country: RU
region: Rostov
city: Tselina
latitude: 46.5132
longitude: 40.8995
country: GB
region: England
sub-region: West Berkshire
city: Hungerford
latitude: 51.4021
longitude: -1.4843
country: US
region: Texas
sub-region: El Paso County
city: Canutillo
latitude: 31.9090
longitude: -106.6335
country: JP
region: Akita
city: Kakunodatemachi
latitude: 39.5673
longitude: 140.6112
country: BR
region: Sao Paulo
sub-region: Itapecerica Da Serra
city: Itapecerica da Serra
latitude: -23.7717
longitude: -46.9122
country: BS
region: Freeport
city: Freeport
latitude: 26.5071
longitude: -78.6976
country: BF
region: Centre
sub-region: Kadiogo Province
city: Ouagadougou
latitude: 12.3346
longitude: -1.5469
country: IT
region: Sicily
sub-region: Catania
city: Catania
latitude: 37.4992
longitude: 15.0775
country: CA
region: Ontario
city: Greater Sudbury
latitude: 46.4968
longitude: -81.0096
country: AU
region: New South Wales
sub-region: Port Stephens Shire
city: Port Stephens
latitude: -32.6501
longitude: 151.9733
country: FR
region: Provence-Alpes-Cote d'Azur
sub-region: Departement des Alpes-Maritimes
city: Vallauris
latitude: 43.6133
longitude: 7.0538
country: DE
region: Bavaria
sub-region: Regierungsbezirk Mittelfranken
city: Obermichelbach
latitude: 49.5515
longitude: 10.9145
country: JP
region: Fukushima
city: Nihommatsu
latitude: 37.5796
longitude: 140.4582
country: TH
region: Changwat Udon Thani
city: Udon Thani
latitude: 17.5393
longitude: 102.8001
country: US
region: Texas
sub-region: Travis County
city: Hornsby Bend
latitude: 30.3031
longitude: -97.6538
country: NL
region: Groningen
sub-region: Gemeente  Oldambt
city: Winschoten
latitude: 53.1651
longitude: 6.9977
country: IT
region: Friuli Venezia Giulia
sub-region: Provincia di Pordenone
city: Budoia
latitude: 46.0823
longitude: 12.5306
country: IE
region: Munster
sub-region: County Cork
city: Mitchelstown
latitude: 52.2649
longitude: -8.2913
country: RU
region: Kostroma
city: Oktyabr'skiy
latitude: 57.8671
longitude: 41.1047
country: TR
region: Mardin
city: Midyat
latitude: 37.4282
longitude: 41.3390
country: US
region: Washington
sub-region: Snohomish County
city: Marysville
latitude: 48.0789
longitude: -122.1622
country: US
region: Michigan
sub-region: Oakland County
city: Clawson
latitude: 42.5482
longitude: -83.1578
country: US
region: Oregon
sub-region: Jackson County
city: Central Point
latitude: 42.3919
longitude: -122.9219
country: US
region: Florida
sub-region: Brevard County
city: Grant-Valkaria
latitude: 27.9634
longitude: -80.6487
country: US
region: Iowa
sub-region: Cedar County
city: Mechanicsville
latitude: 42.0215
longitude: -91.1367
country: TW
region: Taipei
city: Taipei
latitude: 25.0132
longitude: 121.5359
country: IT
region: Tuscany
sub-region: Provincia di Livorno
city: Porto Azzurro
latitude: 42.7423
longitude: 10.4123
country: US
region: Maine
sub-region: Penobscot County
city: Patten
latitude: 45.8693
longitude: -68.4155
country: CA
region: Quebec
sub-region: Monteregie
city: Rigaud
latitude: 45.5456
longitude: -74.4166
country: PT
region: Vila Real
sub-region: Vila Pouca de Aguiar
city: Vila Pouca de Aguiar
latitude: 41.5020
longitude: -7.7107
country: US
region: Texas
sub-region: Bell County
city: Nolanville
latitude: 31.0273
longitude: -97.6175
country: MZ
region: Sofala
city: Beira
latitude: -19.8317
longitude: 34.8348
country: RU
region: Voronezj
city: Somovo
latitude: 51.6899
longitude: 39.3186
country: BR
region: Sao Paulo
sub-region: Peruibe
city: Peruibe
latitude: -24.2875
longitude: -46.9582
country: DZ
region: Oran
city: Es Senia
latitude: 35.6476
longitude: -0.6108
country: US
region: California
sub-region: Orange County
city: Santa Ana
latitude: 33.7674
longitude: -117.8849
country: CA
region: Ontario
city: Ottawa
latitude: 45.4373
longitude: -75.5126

━━━━━━━━━━━━━━━━━━━━━━━━━━━━━━

**To be done**
Write out every line of the records above verbatim, keeping the original order and formatting.

**Output of the task**
country: RU
region: Rostov
city: Tselina
latitude: 46.5132
longitude: 40.8995
country: GB
region: England
sub-region: West Berkshire
city: Hungerford
latitude: 51.4021
longitude: -1.4843
country: US
region: Texas
sub-region: El Paso County
city: Canutillo
latitude: 31.9090
longitude: -106.6335
country: JP
region: Akita
city: Kakunodatemachi
latitude: 39.5673
longitude: 140.6112
country: BR
region: Sao Paulo
sub-region: Itapecerica Da Serra
city: Itapecerica da Serra
latitude: -23.7717
longitude: -46.9122
country: BS
region: Freeport
city: Freeport
latitude: 26.5071
longitude: -78.6976
country: BF
region: Centre
sub-region: Kadiogo Province
city: Ouagadougou
latitude: 12.3346
longitude: -1.5469
country: IT
region: Sicily
sub-region: Catania
city: Catania
latitude: 37.4992
longitude: 15.0775
country: CA
region: Ontario
city: Greater Sudbury
latitude: 46.4968
longitude: -81.0096
country: AU
region: New South Wales
sub-region: Port Stephens Shire
city: Port Stephens
latitude: -32.6501
longitude: 151.9733
country: FR
region: Provence-Alpes-Cote d'Azur
sub-region: Departement des Alpes-Maritimes
city: Vallauris
latitude: 43.6133
longitude: 7.0538
country: DE
region: Bavaria
sub-region: Regierungsbezirk Mittelfranken
city: Obermichelbach
latitude: 49.5515
longitude: 10.9145
country: JP
region: Fukushima
city: Nihommatsu
latitude: 37.5796
longitude: 140.4582
country: TH
region: Changwat Udon Thani
city: Udon Thani
latitude: 17.5393
longitude: 102.8001
country: US
region: Texas
sub-region: Travis County
city: Hornsby Bend
latitude: 30.3031
longitude: -97.6538
country: NL
region: Groningen
sub-region: Gemeente  Oldambt
city: Winschoten
latitude: 53.1651
longitude: 6.9977
country: IT
region: Friuli Venezia Giulia
sub-region: Provincia di Pordenone
city: Budoia
latitude: 46.0823
longitude: 12.5306
country: IE
region: Munster
sub-region: County Cork
city: Mitchelstown
latitude: 52.2649
longitude: -8.2913
country: RU
region: Kostroma
city: Oktyabr'skiy
latitude: 57.8671
longitude: 41.1047
country: TR
region: Mardin
city: Midyat
latitude: 37.4282
longitude: 41.3390
country: US
region: Washington
sub-region: Snohomish County
city: Marysville
latitude: 48.0789
longitude: -122.1622
country: US
region: Michigan
sub-region: Oakland County
city: Clawson
latitude: 42.5482
longitude: -83.1578
country: US
region: Oregon
sub-region: Jackson County
city: Central Point
latitude: 42.3919
longitude: -122.9219
country: US
region: Florida
sub-region: Brevard County
city: Grant-Valkaria
latitude: 27.9634
longitude: -80.6487
country: US
region: Iowa
sub-region: Cedar County
city: Mechanicsville
latitude: 42.0215
longitude: -91.1367
country: TW
region: Taipei
city: Taipei
latitude: 25.0132
longitude: 121.5359
country: IT
region: Tuscany
sub-region: Provincia di Livorno
city: Porto Azzurro
latitude: 42.7423
longitude: 10.4123
country: US
region: Maine
sub-region: Penobscot County
city: Patten
latitude: 45.8693
longitude: -68.4155
country: CA
region: Quebec
sub-region: Monteregie
city: Rigaud
latitude: 45.5456
longitude: -74.4166
country: PT
region: Vila Real
sub-region: Vila Pouca de Aguiar
city: Vila Pouca de Aguiar
latitude: 41.5020
longitude: -7.7107
country: US
region: Texas
sub-region: Bell County
city: Nolanville
latitude: 31.0273
longitude: -97.6175
country: MZ
region: Sofala
city: Beira
latitude: -19.8317
longitude: 34.8348
country: RU
region: Voronezj
city: Somovo
latitude: 51.6899
longitude: 39.3186
country: BR
region: Sao Paulo
sub-region: Peruibe
city: Peruibe
latitude: -24.2875
longitude: -46.9582
country: DZ
region: Oran
city: Es Senia
latitude: 35.6476
longitude: -0.6108
country: US
region: California
sub-region: Orange County
city: Santa Ana
latitude: 33.7674
longitude: -117.8849
country: CA
region: Ontario
city: Ottawa
latitude: 45.4373
longitude: -75.5126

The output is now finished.